- 58°27′05″N 6°00′00″E﻿ / ﻿58.451385°N 6.0001087°E
- Established: 1869
- Dissolved: 26 April 2021
- Jurisdiction: Dalane
- Location: Egersund, Norway
- Coordinates: 58°27′05″N 6°00′00″E﻿ / ﻿58.451385°N 6.0001087°E
- Appeals to: Gulating Court of Appeal

= Dalane District Court =

Former district court in Rogaland, Norway

Dalane District Court (Dalane tingrett) was a district court in Agder and Rogaland counties in Norway. The court was based in the town of Egersund. The court existed until 2021. It had jurisdiction over the southern part of Rogaland county which included the municipalities of Eigersund, Bjerkreim, Lund, and Sokndal plus it also includes the neighboring Sirdal Municipality in Agder county. Cases from this court could be appealed to Gulating Court of Appeal. The court was led by the chief judge (Sorenskriver) Alexander Schønemann. This court employed a chief judge, one other judge, and three prosecutors.

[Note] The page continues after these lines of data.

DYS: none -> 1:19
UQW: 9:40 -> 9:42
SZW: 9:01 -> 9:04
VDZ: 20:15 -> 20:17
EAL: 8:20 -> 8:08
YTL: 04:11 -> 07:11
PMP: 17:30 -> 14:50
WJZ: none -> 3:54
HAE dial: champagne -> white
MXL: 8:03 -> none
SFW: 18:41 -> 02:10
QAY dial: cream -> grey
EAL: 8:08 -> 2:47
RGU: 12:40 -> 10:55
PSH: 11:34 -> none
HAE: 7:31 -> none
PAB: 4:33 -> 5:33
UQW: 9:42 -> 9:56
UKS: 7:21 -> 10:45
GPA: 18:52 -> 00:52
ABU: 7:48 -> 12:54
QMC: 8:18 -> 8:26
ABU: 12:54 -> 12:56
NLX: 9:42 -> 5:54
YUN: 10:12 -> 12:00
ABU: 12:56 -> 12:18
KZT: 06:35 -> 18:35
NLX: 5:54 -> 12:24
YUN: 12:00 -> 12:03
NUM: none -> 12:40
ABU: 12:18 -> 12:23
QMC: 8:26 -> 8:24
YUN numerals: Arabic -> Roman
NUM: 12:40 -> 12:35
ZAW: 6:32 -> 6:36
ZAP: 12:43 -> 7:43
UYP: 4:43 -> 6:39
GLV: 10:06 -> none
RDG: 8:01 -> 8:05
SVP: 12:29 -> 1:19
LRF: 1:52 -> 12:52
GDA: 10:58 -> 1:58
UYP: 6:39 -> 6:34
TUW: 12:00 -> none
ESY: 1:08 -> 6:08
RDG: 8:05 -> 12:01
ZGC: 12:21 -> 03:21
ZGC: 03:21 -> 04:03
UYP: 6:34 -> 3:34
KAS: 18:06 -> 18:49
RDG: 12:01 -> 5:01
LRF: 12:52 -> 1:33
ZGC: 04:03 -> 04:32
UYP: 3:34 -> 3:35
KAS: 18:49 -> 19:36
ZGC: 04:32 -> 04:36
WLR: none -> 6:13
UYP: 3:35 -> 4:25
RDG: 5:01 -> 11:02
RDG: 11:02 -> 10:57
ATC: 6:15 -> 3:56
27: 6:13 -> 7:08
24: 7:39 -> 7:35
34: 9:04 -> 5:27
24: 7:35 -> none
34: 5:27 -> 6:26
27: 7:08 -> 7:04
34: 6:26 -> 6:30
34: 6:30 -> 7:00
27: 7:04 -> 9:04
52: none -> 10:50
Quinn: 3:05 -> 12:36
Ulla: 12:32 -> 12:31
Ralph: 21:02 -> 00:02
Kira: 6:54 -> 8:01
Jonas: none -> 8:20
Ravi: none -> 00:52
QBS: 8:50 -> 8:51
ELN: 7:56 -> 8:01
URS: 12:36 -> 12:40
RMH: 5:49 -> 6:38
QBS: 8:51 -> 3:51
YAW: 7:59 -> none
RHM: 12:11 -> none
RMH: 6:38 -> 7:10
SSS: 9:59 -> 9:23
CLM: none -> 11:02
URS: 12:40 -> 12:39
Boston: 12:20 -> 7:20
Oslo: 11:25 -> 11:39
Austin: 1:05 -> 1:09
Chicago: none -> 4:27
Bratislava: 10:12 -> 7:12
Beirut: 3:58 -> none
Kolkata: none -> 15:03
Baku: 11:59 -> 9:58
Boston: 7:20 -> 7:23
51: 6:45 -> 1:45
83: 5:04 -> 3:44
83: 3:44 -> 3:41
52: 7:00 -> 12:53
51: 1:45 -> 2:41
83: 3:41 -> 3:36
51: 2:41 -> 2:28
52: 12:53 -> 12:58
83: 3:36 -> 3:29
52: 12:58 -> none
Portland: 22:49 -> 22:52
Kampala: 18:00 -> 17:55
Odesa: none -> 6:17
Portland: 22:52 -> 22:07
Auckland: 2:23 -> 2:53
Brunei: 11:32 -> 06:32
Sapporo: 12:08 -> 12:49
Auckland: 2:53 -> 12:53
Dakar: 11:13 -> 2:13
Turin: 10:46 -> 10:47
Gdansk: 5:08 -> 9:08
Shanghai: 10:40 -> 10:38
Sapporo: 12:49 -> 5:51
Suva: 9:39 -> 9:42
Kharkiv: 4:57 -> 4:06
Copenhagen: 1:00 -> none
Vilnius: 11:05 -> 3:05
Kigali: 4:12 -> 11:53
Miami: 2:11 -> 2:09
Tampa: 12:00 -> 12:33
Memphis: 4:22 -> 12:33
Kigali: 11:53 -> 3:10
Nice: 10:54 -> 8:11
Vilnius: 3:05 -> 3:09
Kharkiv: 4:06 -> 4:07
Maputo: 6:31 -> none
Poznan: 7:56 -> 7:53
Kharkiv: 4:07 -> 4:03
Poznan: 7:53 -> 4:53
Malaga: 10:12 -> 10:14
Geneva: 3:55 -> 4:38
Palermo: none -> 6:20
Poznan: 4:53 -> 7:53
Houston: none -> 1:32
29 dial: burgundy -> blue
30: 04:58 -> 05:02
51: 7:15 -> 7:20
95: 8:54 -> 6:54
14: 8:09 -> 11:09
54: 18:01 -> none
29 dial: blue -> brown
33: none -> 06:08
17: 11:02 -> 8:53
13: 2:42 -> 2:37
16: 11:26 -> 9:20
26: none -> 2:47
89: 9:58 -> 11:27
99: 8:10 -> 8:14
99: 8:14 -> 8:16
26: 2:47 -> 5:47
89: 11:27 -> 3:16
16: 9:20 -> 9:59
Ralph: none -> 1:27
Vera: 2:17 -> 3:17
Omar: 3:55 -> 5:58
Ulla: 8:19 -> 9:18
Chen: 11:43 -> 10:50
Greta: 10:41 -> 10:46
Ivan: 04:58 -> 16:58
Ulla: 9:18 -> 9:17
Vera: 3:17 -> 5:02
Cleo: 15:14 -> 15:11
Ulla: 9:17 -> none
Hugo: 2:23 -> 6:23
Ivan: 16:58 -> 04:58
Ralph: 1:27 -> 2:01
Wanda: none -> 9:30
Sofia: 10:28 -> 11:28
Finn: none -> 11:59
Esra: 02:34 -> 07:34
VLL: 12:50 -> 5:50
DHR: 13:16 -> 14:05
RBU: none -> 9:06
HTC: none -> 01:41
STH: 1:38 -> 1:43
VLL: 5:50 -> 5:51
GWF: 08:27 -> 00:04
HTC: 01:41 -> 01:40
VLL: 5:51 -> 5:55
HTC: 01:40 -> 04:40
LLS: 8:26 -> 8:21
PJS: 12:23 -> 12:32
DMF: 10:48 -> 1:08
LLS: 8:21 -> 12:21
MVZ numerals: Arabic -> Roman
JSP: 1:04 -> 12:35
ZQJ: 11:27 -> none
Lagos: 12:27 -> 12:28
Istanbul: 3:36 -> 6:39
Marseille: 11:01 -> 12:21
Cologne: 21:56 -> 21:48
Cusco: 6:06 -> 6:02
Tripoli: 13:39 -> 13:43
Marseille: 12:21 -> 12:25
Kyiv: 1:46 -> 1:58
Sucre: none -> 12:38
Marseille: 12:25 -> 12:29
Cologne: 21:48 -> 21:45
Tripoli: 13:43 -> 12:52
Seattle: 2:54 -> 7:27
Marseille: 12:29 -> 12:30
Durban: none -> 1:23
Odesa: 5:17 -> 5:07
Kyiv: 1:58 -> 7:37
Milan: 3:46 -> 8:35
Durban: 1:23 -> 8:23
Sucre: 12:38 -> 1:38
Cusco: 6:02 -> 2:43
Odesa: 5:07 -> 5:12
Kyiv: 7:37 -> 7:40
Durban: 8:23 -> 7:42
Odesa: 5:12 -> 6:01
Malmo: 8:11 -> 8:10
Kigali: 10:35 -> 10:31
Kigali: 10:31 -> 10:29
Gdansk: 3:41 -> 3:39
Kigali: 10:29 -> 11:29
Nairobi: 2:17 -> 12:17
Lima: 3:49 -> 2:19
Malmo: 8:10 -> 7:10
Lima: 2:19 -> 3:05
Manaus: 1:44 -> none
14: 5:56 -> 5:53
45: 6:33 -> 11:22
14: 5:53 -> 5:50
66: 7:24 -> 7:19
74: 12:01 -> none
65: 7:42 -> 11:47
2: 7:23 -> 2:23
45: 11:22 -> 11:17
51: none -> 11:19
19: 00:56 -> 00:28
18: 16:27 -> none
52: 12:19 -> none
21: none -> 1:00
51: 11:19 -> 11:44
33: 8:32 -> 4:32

The court was a court of first instance. Its judicial duties were mainly to settle criminal cases and to resolve civil litigation as well as bankruptcy. The administration and registration tasks of the court included death registration, issuing certain certificates, performing duties of a notary public, and officiating civil wedding ceremonies. Cases from this court were heard by a combination of professional judges and lay judges.

==History==
This court was established in 1869 when the old Jæren og Dalane District Court was divided into two: Dalane District Court (in the south) and Jæren District Court in the north. Initially, this court had jurisdiction over Sokndal, Lund, Heskestad, Helleland, Bjerkreim, Eigersund, and Ogna. In 1965, jurisdiction over Ogna Municipality was transferred to the Jæren District Court. On 26 April 2021, Dalane District Court was merged with the Jæren District Court and Stavanger District Court to create the new Sør-Rogaland District Court.